In grammar, the allative case (; abbreviated ; from Latin allāt-, afferre "to bring to") is a type of locative grammatical case. The term allative is generally used for the lative case in the majority of languages that do not make finer distinctions.

Finnish
In the Finnish language (Uralic language), the allative is the fifth of the locative cases, with the basic meaning of "onto". Its ending is -lle, for example pöytä (table) and pöydälle (onto the top of the table). In addition, it is the logical complement of the adessive case for referring to "being around the place". For example, koululle means "to the vicinity of the school". With time, the use is the same: ruokatunti (lunch break) and ... lähti ruokatunnille ("... left to the lunch break").

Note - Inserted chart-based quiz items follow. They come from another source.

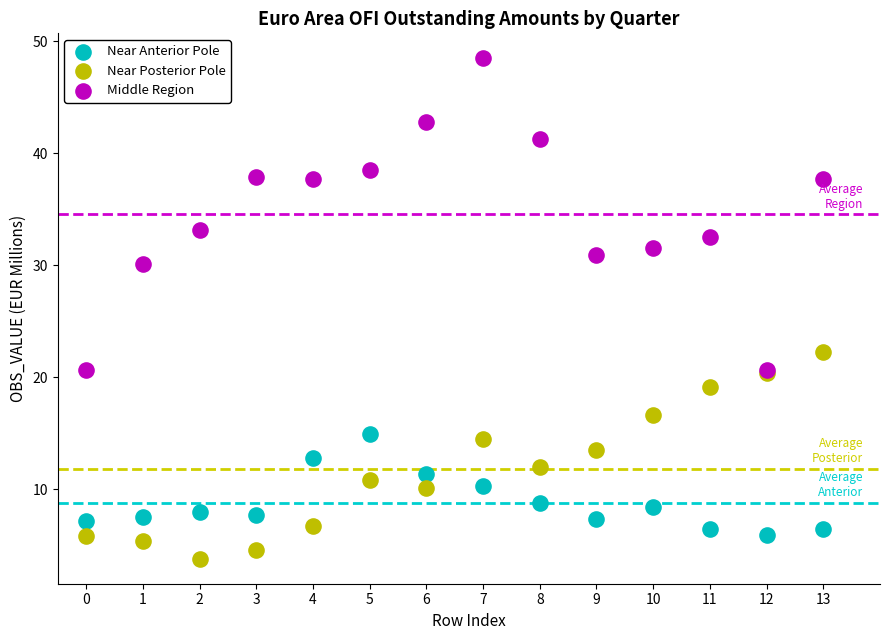

Which series contains the highest Y value?

Middle Region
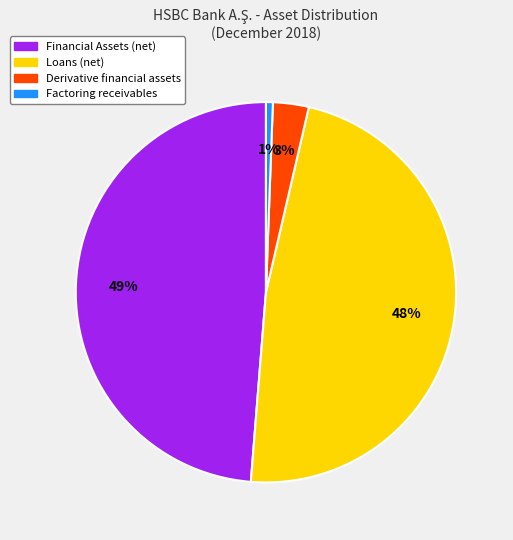

Count the number of slices in the pie.

4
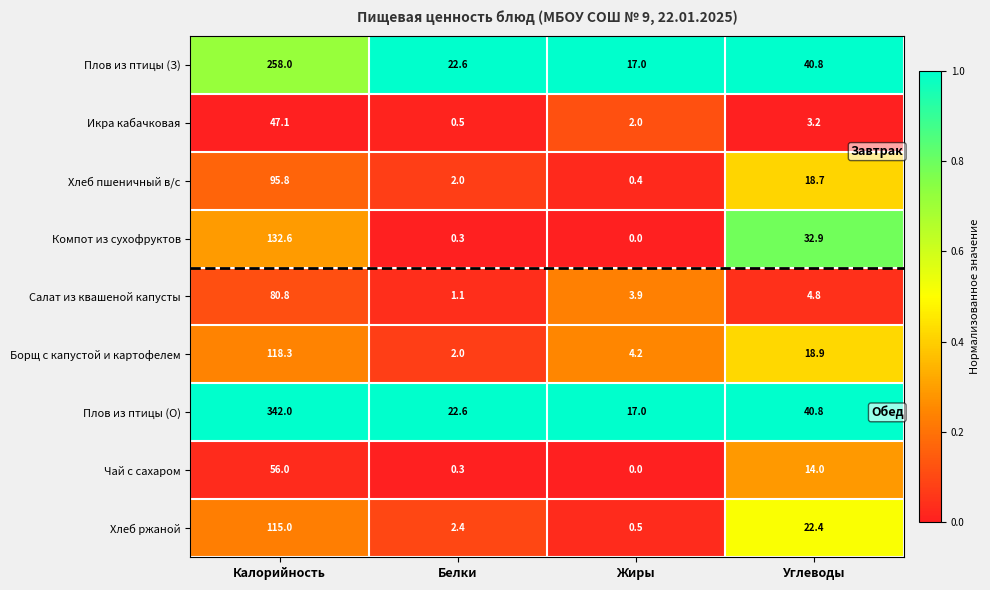

At which category is the sum across all series the highest?

Калорийность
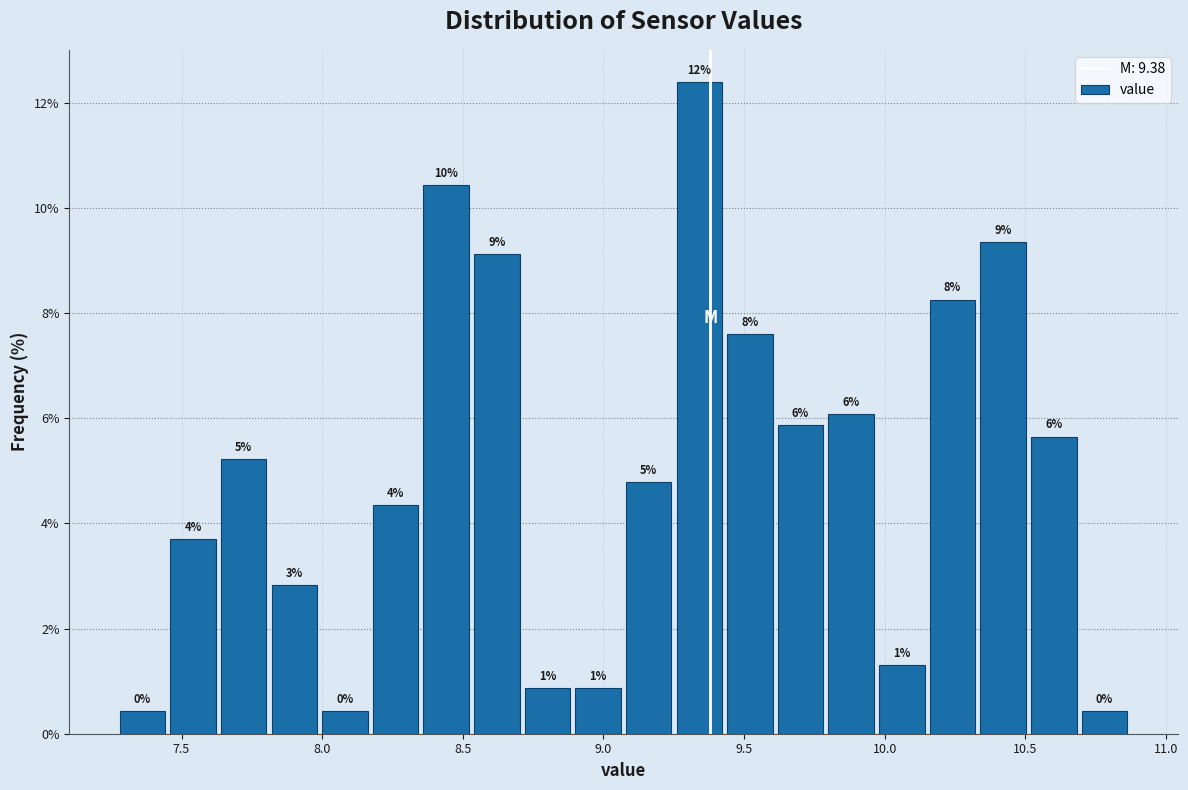

Read against the x-axis, roughly where is the centre of the tallest bar?

9.35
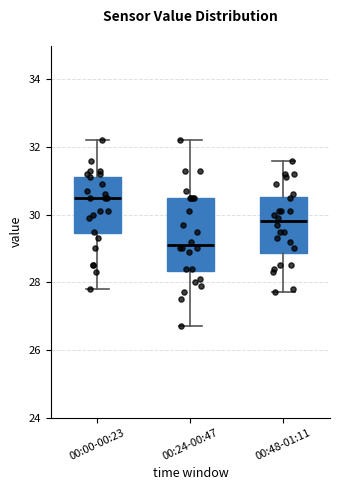

Reading left to right, read every box against the y-axis: the position of its median line, the range the box covers, and the ends of its whiskers. The values are not printed on the chart, so give them approximately, as read against the axis.

00:00-00:23: median 30.6, box 29.4 to 31.2, whiskers 27.8 to 32.2
00:24-00:47: median 29.2, box 28.4 to 30.6, whiskers 26.8 to 32.2
00:48-01:11: median 29.8, box 28.8 to 30.6, whiskers 27.8 to 31.6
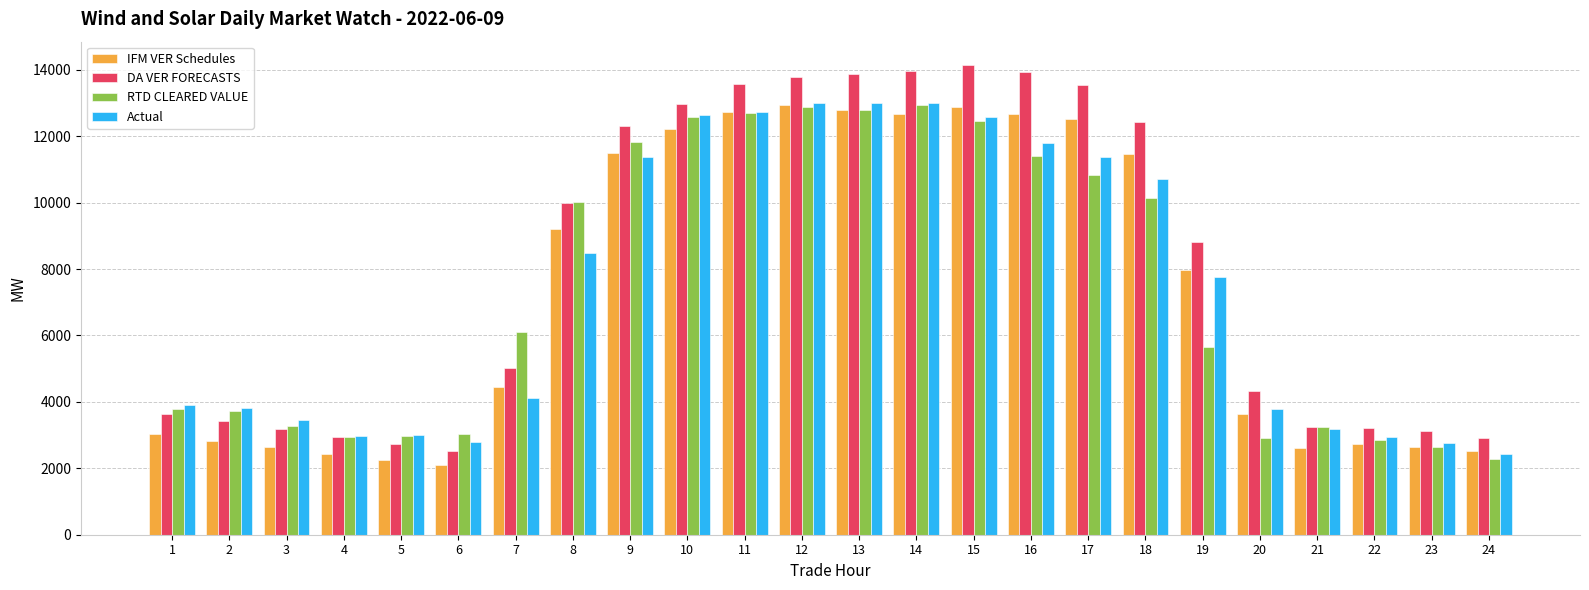

Which series has the largest range (max minus min)?

DA VER FORECASTS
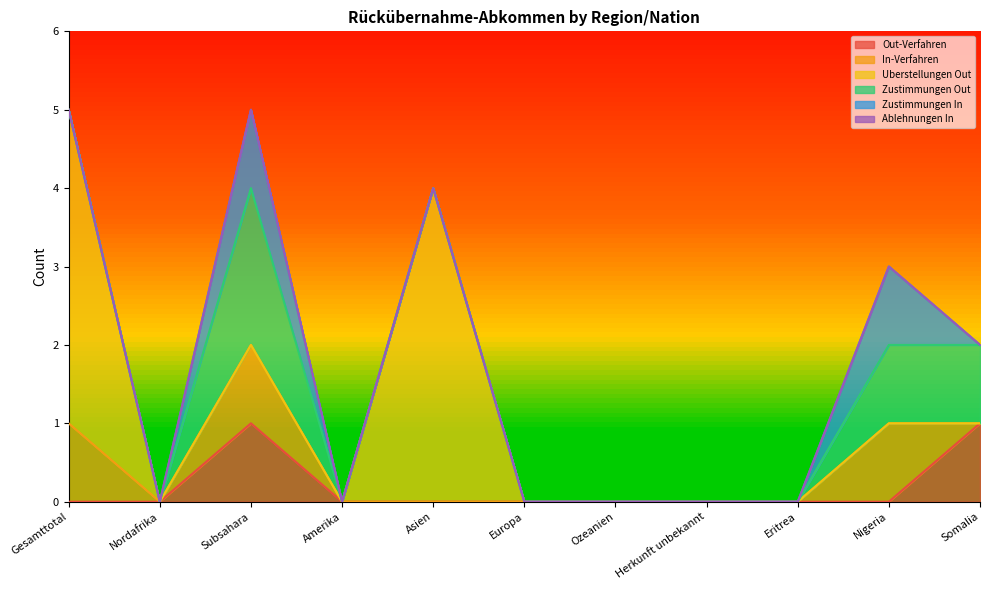

What is the difference between the maximum and minimum values in the Zustimmungen In series?

1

Some actions require the case, e.g. kävely - mennä kävelylle "a walk - go for a walk". It also means "to" or "for", for example minä (me) and minulle (to/for me).

The other locative cases in Finnish and Estonian are these:
Inessive case ("in")
Elative case ("out of")
Illative case ("into")
Adessive case ("on")
Ablative case ("from off")

Baltic languages
In the Lithuanian and Latvian languages the allative had been used dialectally as an innovation since the Proto-Indo-European, but it is almost out of use in modern times. Its ending in Lithuanian is -op which was shortened from -opi, whereas its ending in Latvian is -up. In the modern languages the remains of the allative can be found in certain fixed expressions that have become adverbs, such as Lithuanian išėjo Dievop ("gone to God", i.e. died), velniop! ("to hell!"), nuteisti myriop ("sentence to death"), rudeniop ("towards autumn"), vakarop ("towards the evening"), Latvian mājup ("towards home"), kalnup ("uphill"), lejup ("downhill").

Greek
In Mycenaean Greek, a -de ending is used to denote an allative, when it is not being used as an enclitic, e.g. te-qa-de, *Tʰēgʷasde, "to Thebes" (Linear B: ). This ending survives into Ancient Greek in words such as Athḗnaze, from accusative Athḗnās + -de.

Biblical Hebrew
In Biblical Hebrew the so-called directional he (or he locale) in the form of ה ָ– /-ɔh/ suffixed to nouns (often place names) also functions as an allative marker, usually translated as 'to' or 'toward'.

Wanyi
Wanyi, an endangered Australian language, had the allative suffixes -kurru/wurru.

Latin
The Latin accusative of towns and small islands is used for motion towards in a way that is analogous to the allative case.

Udmurt 
In the Udmurt language, words inflected with the allative (often called "approximative" in Permic languages) case ending "-лань" /ɫɑɲ/ express the direction of a movement.